▸ **INSTRUCCIONES DE LA TAREA**
¿Puedes copiar, sin cambiar nada, todo lo que va desde el comienzo del material hasta la línea que contiene "2. Ellenőrizze, hogy a gép bekapott-e valami", con esa línea incluida?

▸ **DATOS PROPORCIONADOS**
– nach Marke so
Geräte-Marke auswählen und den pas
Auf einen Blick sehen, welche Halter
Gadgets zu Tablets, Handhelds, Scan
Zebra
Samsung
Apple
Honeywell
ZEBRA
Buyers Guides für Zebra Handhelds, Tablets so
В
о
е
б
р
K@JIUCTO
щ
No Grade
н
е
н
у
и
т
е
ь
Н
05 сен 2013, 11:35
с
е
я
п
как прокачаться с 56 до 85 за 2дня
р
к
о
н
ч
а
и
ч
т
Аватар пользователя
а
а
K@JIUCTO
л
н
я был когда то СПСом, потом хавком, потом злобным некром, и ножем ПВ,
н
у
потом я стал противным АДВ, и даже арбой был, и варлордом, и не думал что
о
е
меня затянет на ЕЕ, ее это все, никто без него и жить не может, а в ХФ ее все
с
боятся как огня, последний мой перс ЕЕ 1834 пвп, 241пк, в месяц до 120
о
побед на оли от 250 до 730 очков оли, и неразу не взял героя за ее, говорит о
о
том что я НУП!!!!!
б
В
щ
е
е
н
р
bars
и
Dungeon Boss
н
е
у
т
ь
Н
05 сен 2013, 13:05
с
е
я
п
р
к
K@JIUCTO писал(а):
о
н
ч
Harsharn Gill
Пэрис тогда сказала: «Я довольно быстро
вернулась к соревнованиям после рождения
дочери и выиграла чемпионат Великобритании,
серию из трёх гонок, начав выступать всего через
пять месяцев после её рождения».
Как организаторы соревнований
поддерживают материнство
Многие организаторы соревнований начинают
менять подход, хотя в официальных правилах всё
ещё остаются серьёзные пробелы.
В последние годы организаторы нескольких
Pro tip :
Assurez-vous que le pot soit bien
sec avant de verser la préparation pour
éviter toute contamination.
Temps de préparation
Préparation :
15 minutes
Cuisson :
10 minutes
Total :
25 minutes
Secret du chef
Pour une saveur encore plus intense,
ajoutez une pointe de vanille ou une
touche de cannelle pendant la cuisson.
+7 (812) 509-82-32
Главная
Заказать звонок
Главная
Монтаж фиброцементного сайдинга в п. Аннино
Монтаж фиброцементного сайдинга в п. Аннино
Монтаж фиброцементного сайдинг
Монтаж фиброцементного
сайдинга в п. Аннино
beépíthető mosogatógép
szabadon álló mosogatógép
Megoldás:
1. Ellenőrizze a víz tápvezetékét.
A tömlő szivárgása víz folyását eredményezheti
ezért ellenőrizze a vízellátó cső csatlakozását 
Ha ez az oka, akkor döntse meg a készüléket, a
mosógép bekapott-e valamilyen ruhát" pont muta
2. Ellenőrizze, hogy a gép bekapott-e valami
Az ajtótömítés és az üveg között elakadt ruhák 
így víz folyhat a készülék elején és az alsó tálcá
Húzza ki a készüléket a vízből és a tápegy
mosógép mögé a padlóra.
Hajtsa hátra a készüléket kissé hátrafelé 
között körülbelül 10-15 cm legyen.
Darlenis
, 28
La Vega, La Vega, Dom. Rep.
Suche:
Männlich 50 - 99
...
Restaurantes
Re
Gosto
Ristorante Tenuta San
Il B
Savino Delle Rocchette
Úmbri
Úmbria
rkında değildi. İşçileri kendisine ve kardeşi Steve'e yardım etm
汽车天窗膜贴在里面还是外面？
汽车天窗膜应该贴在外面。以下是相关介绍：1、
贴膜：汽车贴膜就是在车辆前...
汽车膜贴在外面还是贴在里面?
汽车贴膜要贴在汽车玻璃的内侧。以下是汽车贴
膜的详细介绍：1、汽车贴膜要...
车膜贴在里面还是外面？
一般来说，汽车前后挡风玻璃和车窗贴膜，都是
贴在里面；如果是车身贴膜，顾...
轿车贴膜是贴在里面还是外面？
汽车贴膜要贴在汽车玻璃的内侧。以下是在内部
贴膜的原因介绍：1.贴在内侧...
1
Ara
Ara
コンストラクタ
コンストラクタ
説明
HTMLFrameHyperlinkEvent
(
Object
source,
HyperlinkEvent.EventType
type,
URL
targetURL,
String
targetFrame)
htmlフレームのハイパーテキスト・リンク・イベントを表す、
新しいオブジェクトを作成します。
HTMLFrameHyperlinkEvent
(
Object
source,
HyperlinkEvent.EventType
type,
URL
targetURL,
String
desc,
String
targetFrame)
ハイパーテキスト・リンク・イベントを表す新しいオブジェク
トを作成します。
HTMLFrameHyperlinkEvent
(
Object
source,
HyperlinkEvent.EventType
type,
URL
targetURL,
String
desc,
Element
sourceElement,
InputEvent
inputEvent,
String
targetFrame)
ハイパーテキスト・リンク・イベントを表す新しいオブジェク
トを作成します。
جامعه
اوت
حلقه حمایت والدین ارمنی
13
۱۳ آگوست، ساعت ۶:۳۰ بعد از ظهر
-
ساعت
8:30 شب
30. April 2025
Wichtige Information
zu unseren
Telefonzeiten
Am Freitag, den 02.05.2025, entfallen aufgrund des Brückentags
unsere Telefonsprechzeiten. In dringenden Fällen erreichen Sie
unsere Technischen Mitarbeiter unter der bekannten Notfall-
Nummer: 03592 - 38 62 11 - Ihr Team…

▸ **RESPUESTA DEL EJERCICIO**
– nach Marke so
Geräte-Marke auswählen und den pas
Auf einen Blick sehen, welche Halter
Gadgets zu Tablets, Handhelds, Scan
Zebra
Samsung
Apple
Honeywell
ZEBRA
Buyers Guides für Zebra Handhelds, Tablets so
В
о
е
б
р
K@JIUCTO
щ
No Grade
н
е
н
у
и
т
е
ь
Н
05 сен 2013, 11:35
с
е
я
п
как прокачаться с 56 до 85 за 2дня
р
к
о
н
ч
а
и
ч
т
Аватар пользователя
а
а
K@JIUCTO
л
н
я был когда то СПСом, потом хавком, потом злобным некром, и ножем ПВ,
н
у
потом я стал противным АДВ, и даже арбой был, и варлордом, и не думал что
о
е
меня затянет на ЕЕ, ее это все, никто без него и жить не может, а в ХФ ее все
с
боятся как огня, последний мой перс ЕЕ 1834 пвп, 241пк, в месяц до 120
о
побед на оли от 250 до 730 очков оли, и неразу не взял героя за ее, говорит о
о
том что я НУП!!!!!
б
В
щ
е
е
н
р
bars
и
Dungeon Boss
н
е
у
т
ь
Н
05 сен 2013, 13:05
с
е
я
п
р
к
K@JIUCTO писал(а):
о
н
ч
Harsharn Gill
Пэрис тогда сказала: «Я довольно быстро
вернулась к соревнованиям после рождения
дочери и выиграла чемпионат Великобритании,
серию из трёх гонок, начав выступать всего через
пять месяцев после её рождения».
Как организаторы соревнований
поддерживают материнство
Многие организаторы соревнований начинают
менять подход, хотя в официальных правилах всё
ещё остаются серьёзные пробелы.
В последние годы организаторы нескольких
Pro tip :
Assurez-vous que le pot soit bien
sec avant de verser la préparation pour
éviter toute contamination.
Temps de préparation
Préparation :
15 minutes
Cuisson :
10 minutes
Total :
25 minutes
Secret du chef
Pour une saveur encore plus intense,
ajoutez une pointe de vanille ou une
touche de cannelle pendant la cuisson.
+7 (812) 509-82-32
Главная
Заказать звонок
Главная
Монтаж фиброцементного сайдинга в п. Аннино
Монтаж фиброцементного сайдинга в п. Аннино
Монтаж фиброцементного сайдинг
Монтаж фиброцементного
сайдинга в п. Аннино
beépíthető mosogatógép
szabadon álló mosogatógép
Megoldás:
1. Ellenőrizze a víz tápvezetékét.
A tömlő szivárgása víz folyását eredményezheti
ezért ellenőrizze a vízellátó cső csatlakozását 
Ha ez az oka, akkor döntse meg a készüléket, a
mosógép bekapott-e valamilyen ruhát" pont muta
2. Ellenőrizze, hogy a gép bekapott-e valami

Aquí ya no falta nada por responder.